Like a lot of teams, Florida employs a wristband system of pitch calling, with a coach in the dugout calling out a number that corresponds to a pitch. In that respect, Munro isn't responsible for calling the game, but like former UCLA standout Jen Schroeder, with whom Munro has worked, Florida's catcher is responsible for bringing the energy and emotion out of the typically stoic Rogers.
"She's very vocal, and I think that helps me sometimes, too." Rogers said. "She brings a lot of energy, and she's always pumping me up. She's always saying the right things to me to keep me motivated. And if I miss a spot, then she lets me know. She'll kind of walk out halfway and let me know that I missed my spot. I think we just work really hard together. In the bullpens, we just work on locations, too, and hitting good spots. She's always honest with me on every pitch."
There was plenty of emotion from both ends of the battery Monday night.
Rogers has reason to be excited. She isn't just pitching well right now. Everything is going her way. As happened twice in the team's World Series opener Thursday against Baylor, a ball kicked off her foot right to a defender who then had time to make a play.

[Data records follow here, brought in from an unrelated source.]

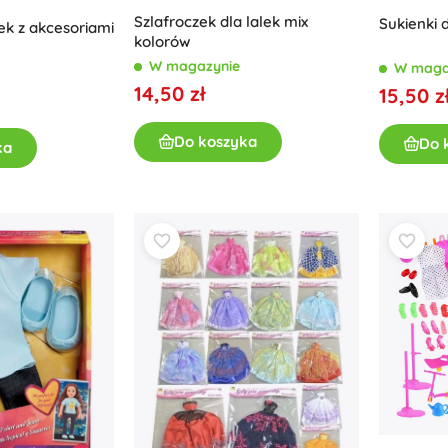
Szlafroczek dla lalek mix
Sukienki 
ek z akcesoriami
kolorów
W magazynie
W maga
14,50 zł
15,50 z
Do koszyka
Do 
ka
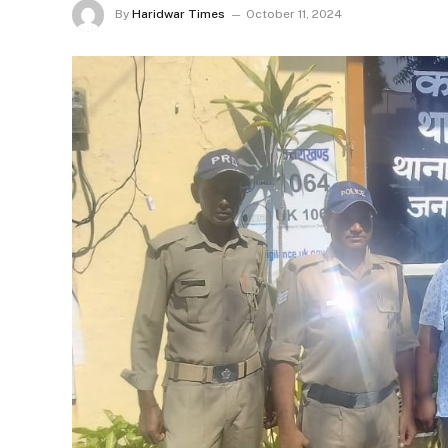
By
Haridwar Times
October 11, 2024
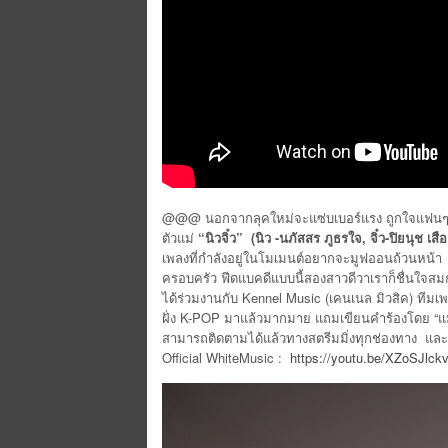
@@@ นอกจากลุคใหม่จะแซ่บเบอร์แรง ถูกใจแฟนๆแล้
ตัวแม่
“นิวจิ๋ว”
(นิว -นภัสสร ภูธรใจ, จิ๋ว-ปิยนุช เสื
เพลงที่กำลังอยู่ในโมเมนต์อยากจะมูฟออนถ้วนหน้า 
ครอบครัว ฟีดแบคดีแบบนี้สองสาวดีวาเราก็ชื่นใจสมก
ได้ร่วมงานกับ Kennel Music (เคนเนล มิวสิค) ทีมเพ
ฝั่ง K-POP มาแล้วมากมาย แถมเขียนคำร้องโดย “แม็ค 
สามารถติดตามได้แล้วทางสตรีมมิ่งทุกช่องทาง และร
Official WhiteMusic :
https://youtu.be/XZoSJlck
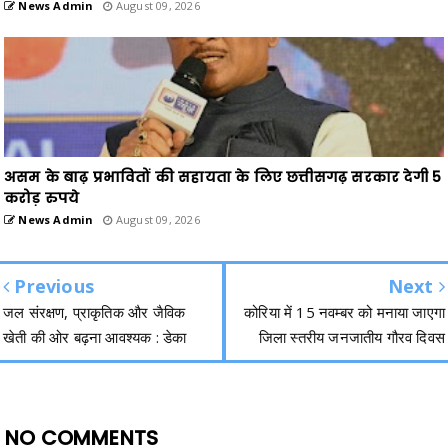
News Admin
August 09, 2026
असम के बाढ़ प्रभावितों की सहायता के लिए छत्तीसगढ़ सरकार देगी 5
करोड़ रुपये
News Admin
August 09, 2026
Previous
Next
जल संरक्षण, प्राकृतिक और जैविक
कोरिया में 15 नवम्बर को मनाया जाएगा
खेती की ओर बढ़ना आवश्यक : डेका
जिला स्तरीय जनजातीय गौरव दिवस
NO COMMENTS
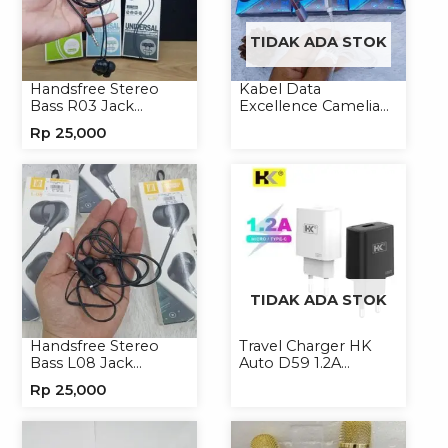
TIDAK ADA STOK
Handsfree Stereo
Kabel Data
Bass R03 Jack
Excellence Camelia
3.5mm Headphone
Micro/Lightning/Type-
Rp
25,000
Headset Earphone
C
TIDAK ADA STOK
Handsfree Stereo
Travel Charger HK
Bass L08 Jack
Auto D59 1.2A
3.5mm Earphone
Micro/Type-C
Rp
25,000
Headphone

Someone who Walton calls as good a defender as he's had in the circle, she later managed to catch up to a ball rolling away from her, scoop it with her glove and flip it to first base in the same motion.
When McCleney led off the seventh with a single, Rogers started a double play on a ground ball from Kallie Case -- doubling up two of the fastest runners in the country in the process.

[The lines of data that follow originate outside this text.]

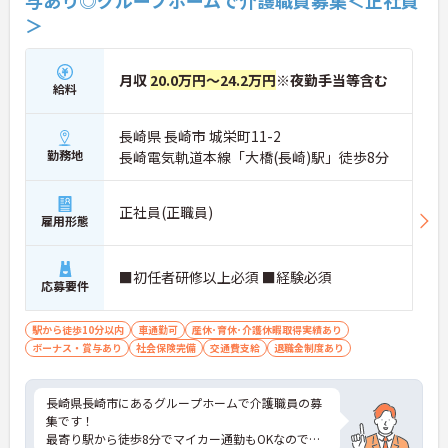
与あり◎グループホームで介護職員募集＜正社員
＞
月収
20.0万円～24.2万円
※夜勤手当等含む
給料
長崎県 長崎市 城栄町11-2
勤務地
長崎電気軌道本線「大橋(長崎)駅」徒歩8分
正社員(正職員)
雇用形態
■初任者研修以上必須 ■経験必須
応募要件
駅から徒歩10分以内
車通勤可
産休･育休･介護休暇取得実績あり
ボーナス・賞与あり
社会保険完備
交通費支給
退職金制度あり
長崎県長崎市にあるグループホームで介護職員の募
集です！
最寄り駅から徒歩8分でマイカー通勤もOKなので、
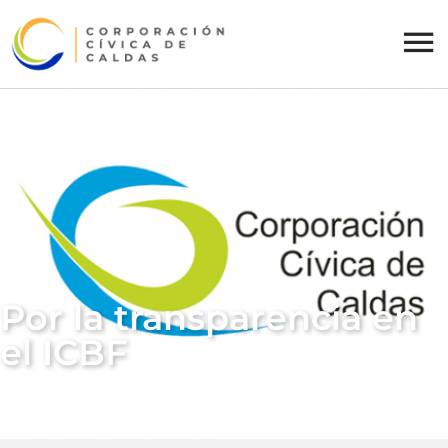
Por la transparencia en
el ICBF
Mayo 19, 2016
Sin Comentarios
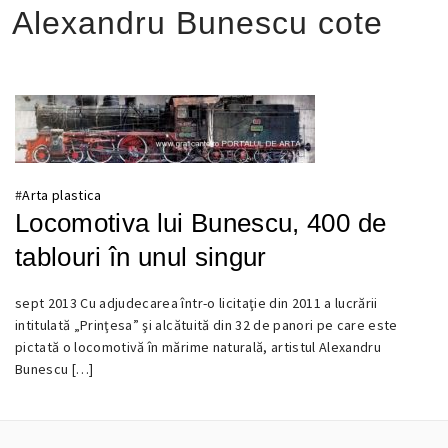
Alexandru Bunescu cote
#
Arta plastica
Locomotiva lui Bunescu, 400 de
tablouri în unul singur
sept 2013 Cu adjudecarea într-o licitaţie din 2011 a lucrării
9
intitulată „Prinţesa” şi alcătuită din 32 de panori pe care este
0
SEPTEMBRIE
pictată o locomotivă în mărime naturală, artistul Alexandru
2013
Bunescu […]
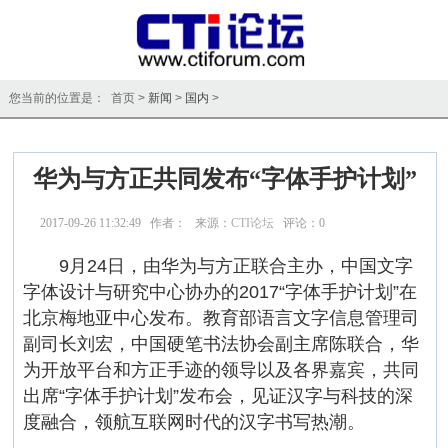
您当前的位置是： 首页 >
新闻
>
国内
>
华为与方正共同发布“字体手护计划”
2017-09-26 11:32:49 作者： 来源：
CTI论坛
评论：
0
点击：
11702
9月24日，由华为与方正联合主办，中国文字
字体设计与研究中心协办的2017“字体手护计划”在
北京梅地亚中心发布。教育部语言文字信息管理司
副司长刘宏，中国硬笔书法协会副主席陈联合，华
为开放平台和方正手迹的领导以及各界嘉宾，共同
出席“字体手护计划”发布会，见证汉字与科技的深
度融合，领航互联网时代的汉字书写热潮。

It's no wonder her teammates are willing to follow the only senior on the roster who has been in Gainesville for four years.
"She's a leader because of who she is," Munro said. "I mean, all of her accomplishments are amazing, but you wouldn't even know it. She's a four-time All-American and if you talk to her, you wouldn't know it. She's really humble. And I think setting that standard for our team has been a big deal. Nobody is too big for this program. We're a team that really focuses on just grinding, grinding together."
This is the 10th anniversary of the best-of-three championship round. Three times in the past nine seasons, the team that lost the opening game came back to win the title. The most recent was just two years ago, when Alabama came back to win two games in a row against another supposedly unbeatable ace: Oklahoma's Keilani Ricketts.
The three singles Alabama managed in the seventh inning will be a starting point. So, too, will the knowledge that they have hit Rogers as recently as late March.
"I think we finished the game fairly strong," McCleney said. "I know we didn't score any runs, but we did get to her. We proved that we can hit her. She didn't no-hit us. She didn't one-hit us."
Still, there was a slight wry smile on McCleney's face as she made those last two observations, all too aware that not getting no-hit is, at best, a Pyrrhic victory with a championship at stake.
They will have to be much better Tuesday night when they try, as shortstop Kaila Hunt said, to force Rogers to work up in the zone where more damage can be done.
They will have to be as good as Rogers was on this night.